Any area of the State not in the Primary Management Zone or Special Management Zone is in the Secondary Management Zone3.  The NMDGF does not allocate or assign private land elk authorizations or licenses to ranches in the Secondary Management Zone, instead, licensed hunters can purchase a private land elk hunting license “over-the-counter” (OTC) with an appropriate ranch code and written permission from the landowner to hunt on that ranch4.

Thirteen western states utilize systems that allocate landowner permits based on herd management goals and habitat protection.

New Mexico suffers from extreme poverty, especially in its rural communities.

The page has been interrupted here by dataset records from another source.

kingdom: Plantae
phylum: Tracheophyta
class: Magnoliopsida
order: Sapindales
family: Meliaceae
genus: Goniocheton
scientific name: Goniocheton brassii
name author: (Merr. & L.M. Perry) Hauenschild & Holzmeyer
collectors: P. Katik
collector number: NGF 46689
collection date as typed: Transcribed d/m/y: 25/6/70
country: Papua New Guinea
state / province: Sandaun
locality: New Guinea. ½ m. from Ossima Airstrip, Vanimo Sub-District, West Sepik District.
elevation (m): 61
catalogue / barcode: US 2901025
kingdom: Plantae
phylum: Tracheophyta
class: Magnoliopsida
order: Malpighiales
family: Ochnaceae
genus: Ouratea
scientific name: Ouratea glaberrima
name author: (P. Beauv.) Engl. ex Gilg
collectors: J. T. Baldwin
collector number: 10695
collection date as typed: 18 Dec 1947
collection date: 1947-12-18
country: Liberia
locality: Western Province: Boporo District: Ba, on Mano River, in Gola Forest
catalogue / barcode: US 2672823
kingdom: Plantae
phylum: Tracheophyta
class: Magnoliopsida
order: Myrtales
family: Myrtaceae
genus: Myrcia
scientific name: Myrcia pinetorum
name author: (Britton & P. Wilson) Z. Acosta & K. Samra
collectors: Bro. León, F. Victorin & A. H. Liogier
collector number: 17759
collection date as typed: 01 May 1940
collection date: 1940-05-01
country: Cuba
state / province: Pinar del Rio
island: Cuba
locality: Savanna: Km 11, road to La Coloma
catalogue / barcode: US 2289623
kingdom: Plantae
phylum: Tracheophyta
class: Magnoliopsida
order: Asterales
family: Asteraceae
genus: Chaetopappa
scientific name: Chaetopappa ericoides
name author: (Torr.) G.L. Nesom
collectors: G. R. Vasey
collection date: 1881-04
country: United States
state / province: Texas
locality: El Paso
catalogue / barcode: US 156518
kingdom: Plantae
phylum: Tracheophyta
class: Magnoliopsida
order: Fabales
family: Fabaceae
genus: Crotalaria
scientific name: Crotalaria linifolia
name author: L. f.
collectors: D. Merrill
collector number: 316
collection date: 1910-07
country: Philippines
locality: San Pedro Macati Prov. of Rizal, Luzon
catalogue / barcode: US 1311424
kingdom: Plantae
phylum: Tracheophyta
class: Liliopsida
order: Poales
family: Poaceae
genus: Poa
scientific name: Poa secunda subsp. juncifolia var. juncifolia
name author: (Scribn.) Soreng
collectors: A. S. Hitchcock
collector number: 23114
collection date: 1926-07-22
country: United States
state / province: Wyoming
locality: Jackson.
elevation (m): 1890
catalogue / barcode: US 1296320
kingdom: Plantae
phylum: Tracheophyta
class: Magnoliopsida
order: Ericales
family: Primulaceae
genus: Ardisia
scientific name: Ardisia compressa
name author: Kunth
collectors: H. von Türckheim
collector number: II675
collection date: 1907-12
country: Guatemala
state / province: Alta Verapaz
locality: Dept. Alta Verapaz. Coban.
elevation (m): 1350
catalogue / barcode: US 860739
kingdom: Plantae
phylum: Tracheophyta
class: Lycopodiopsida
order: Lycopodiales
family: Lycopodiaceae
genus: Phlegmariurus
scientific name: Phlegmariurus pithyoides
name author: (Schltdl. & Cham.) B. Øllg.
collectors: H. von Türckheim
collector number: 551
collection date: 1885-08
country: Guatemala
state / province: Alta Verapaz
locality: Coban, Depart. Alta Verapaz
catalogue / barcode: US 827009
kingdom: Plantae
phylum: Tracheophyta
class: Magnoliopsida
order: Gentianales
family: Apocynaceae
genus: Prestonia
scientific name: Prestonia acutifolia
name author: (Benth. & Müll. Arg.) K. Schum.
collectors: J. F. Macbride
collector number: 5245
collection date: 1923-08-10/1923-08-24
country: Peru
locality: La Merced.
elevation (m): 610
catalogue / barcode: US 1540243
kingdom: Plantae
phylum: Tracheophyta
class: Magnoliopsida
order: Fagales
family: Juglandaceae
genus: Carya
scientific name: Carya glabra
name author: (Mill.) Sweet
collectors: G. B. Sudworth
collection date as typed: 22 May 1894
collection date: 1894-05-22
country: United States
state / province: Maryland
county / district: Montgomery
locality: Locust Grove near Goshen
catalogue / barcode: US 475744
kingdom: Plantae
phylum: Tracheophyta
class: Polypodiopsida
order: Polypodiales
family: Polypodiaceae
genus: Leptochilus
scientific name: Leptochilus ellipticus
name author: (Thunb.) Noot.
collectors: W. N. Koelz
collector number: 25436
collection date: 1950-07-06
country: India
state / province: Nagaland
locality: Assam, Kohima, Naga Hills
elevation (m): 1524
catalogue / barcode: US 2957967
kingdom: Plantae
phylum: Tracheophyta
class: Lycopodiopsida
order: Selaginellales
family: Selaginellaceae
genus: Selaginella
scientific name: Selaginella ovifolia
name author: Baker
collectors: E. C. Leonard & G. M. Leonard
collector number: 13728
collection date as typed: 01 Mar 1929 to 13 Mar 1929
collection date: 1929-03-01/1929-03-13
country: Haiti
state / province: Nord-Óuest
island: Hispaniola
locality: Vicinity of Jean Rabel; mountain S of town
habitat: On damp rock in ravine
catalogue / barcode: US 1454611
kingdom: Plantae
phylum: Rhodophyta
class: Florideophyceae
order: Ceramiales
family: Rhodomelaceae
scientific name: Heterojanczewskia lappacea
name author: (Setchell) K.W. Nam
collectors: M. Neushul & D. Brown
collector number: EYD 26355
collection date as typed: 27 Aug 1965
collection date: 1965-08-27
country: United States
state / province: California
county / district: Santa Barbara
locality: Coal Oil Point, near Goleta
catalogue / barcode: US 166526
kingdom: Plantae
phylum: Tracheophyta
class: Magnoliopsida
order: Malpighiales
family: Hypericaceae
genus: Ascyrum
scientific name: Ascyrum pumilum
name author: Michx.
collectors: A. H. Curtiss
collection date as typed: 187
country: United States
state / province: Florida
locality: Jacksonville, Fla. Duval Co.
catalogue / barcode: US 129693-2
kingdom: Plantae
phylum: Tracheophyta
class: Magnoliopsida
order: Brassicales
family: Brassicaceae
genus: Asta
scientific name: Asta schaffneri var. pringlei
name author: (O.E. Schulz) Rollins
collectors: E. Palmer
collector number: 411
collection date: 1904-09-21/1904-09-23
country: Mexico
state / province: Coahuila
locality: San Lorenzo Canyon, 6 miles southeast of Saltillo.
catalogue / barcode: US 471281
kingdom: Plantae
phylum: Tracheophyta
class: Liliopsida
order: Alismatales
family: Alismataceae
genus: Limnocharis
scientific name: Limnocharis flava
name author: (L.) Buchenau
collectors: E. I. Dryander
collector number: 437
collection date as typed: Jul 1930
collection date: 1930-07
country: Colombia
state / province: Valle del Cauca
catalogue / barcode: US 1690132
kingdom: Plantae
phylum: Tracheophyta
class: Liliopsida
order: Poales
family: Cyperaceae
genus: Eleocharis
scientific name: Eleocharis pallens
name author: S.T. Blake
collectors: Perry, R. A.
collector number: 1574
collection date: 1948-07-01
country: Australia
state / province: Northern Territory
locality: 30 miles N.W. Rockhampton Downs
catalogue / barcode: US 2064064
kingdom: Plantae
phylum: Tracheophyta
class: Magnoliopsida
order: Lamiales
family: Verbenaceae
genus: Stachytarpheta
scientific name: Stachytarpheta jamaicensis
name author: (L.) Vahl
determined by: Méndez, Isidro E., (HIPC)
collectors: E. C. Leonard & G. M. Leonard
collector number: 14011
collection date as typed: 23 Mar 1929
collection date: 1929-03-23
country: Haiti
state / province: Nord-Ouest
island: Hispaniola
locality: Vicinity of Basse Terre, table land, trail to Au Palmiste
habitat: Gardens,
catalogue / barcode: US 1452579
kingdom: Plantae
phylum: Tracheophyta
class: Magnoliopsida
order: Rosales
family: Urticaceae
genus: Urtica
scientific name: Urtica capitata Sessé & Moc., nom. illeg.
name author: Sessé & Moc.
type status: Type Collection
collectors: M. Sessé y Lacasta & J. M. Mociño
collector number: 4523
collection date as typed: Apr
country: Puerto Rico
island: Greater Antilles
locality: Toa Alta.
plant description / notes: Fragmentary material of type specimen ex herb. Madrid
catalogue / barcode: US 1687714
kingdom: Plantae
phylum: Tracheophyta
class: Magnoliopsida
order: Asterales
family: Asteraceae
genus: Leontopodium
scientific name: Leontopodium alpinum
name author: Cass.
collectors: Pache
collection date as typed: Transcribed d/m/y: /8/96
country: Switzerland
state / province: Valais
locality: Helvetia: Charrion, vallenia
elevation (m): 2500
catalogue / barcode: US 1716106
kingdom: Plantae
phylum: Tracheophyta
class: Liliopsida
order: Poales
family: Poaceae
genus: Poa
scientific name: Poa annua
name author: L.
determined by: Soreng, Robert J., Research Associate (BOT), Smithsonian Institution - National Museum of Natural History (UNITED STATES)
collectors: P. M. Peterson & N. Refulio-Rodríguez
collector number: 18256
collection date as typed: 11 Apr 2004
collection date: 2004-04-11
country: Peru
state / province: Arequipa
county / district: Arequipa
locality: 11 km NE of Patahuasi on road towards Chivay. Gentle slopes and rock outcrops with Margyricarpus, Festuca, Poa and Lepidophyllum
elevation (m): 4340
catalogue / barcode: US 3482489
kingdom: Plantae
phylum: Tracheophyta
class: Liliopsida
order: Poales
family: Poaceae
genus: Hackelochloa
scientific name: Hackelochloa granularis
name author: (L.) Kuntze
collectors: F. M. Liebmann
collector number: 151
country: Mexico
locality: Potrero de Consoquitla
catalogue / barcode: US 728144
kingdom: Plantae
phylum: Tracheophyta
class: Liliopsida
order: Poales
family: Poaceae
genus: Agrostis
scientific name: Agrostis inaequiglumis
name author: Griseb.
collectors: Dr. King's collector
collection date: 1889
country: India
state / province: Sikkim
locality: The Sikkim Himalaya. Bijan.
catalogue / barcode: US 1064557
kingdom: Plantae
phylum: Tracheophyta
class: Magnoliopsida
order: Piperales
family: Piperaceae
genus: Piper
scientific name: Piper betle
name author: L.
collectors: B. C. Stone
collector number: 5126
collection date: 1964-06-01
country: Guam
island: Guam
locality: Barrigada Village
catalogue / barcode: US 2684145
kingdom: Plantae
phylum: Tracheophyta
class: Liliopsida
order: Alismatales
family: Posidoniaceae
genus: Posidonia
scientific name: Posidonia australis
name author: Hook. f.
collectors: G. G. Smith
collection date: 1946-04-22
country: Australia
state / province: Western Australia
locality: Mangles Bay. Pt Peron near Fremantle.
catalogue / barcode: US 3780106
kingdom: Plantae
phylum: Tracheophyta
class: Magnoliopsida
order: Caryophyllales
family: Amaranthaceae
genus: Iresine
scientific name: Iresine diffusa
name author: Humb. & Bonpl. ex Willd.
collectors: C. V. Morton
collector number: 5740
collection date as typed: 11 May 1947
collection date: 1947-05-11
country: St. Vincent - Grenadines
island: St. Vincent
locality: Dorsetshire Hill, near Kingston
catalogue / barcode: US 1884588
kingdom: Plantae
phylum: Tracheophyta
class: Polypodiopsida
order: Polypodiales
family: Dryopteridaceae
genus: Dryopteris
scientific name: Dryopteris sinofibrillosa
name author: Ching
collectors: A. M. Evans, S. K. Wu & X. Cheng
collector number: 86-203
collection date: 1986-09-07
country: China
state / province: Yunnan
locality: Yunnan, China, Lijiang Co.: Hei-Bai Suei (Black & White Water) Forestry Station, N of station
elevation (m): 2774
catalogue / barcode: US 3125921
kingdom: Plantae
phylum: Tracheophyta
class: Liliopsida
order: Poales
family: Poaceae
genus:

Rural communities in New Mexico are often “land-rich and cash-poor.” EPLUS helps rural New Mexicans financially support their traditional farms and ranches. Without their EPLUS-derived income and food security, landowners risk selling off or subdividing their lands. Maintaining elk habitat and migration corridors on private lands is vital to the health of elk in New Mexico.

EPLUS allows a proven system to attract hunters to areas of high-poverty. Hunters provide significant economic inflows to these rural communities.

EPLUS works for rural landowners and the surrounding communities. EPLUS enables substantial New Mexico Gross Receipts tax revenue and lodgers tax revenue in the poorest areas of New Mexico. EPLUS also provides valuable jobs to local guides and outfitters in our rural communities.

Footnotes and References

  1. N.M. Code R. § 19.30.5.6, 19.30.5.6 NMAC – Rp, 19.30.5.6 NMAC, 10-17-2005, Adopted by New Mexico Register, Volume XXIX, Issue 24, December 27, 2018, eff. 4/1/2019
  2. New Mexico State Action Plan, For Implementation of Department of the Interior Secretarial Order 3362: “Improving Habitat Quality in Western Big-Game Winter Range and Migration Corridors,” available at https://www.nfwf.org/sites/default/files/2020-09/NewMexico2020SAP.pdf
  3. NMAC 19.30.5.7.AASecondary management zone” shall mean areas of the state that are not part of the primary or special management zone.”